:: RECORDS SUPPLIED ::

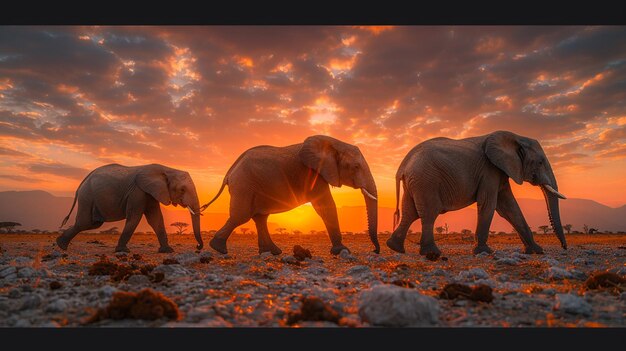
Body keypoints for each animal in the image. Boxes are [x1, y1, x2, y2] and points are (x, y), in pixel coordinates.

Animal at [54, 164, 204, 254]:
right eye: (182, 190)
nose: (198, 247)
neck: (167, 169)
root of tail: (82, 182)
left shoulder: (151, 193)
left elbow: (155, 219)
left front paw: (167, 251)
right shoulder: (137, 192)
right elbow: (135, 217)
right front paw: (122, 251)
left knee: (91, 223)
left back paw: (61, 245)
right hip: (87, 196)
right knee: (85, 222)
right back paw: (61, 245)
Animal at [386, 131, 564, 258]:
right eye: (540, 162)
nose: (565, 247)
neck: (516, 137)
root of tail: (403, 165)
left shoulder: (500, 171)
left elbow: (510, 208)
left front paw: (536, 251)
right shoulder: (489, 170)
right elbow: (489, 204)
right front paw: (484, 252)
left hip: (415, 183)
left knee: (410, 213)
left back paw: (395, 247)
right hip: (426, 181)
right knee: (429, 213)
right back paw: (432, 253)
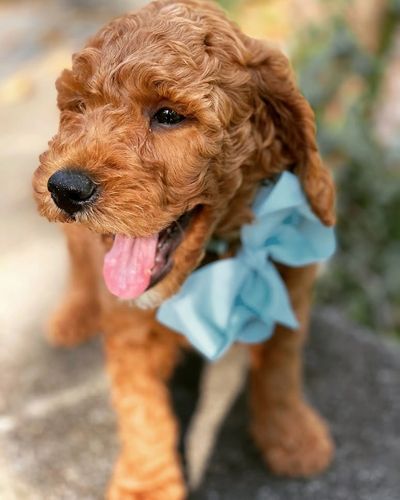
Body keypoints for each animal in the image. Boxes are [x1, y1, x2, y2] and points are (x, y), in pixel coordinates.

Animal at [33, 1, 334, 498]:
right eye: (79, 107)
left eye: (169, 115)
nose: (65, 188)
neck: (214, 259)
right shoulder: (130, 328)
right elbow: (143, 411)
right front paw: (146, 485)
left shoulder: (289, 286)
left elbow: (280, 371)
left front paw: (293, 439)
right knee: (77, 260)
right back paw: (73, 315)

:::

TASK REQUIREMENTS
Word for word, restate the lines of the listing above starting at the line with "right back paw: (61, 245)" and ending at the line with "left back paw: (395, 247)", and nothing outside them.

EXPECTED ANSWER
right back paw: (61, 245)
Animal at [386, 131, 564, 258]:
right eye: (540, 162)
nose: (565, 247)
neck: (516, 137)
root of tail: (403, 165)
left shoulder: (500, 171)
left elbow: (510, 208)
left front paw: (536, 251)
right shoulder: (489, 170)
right elbow: (489, 204)
right front paw: (484, 252)
left hip: (415, 183)
left knee: (410, 213)
left back paw: (395, 247)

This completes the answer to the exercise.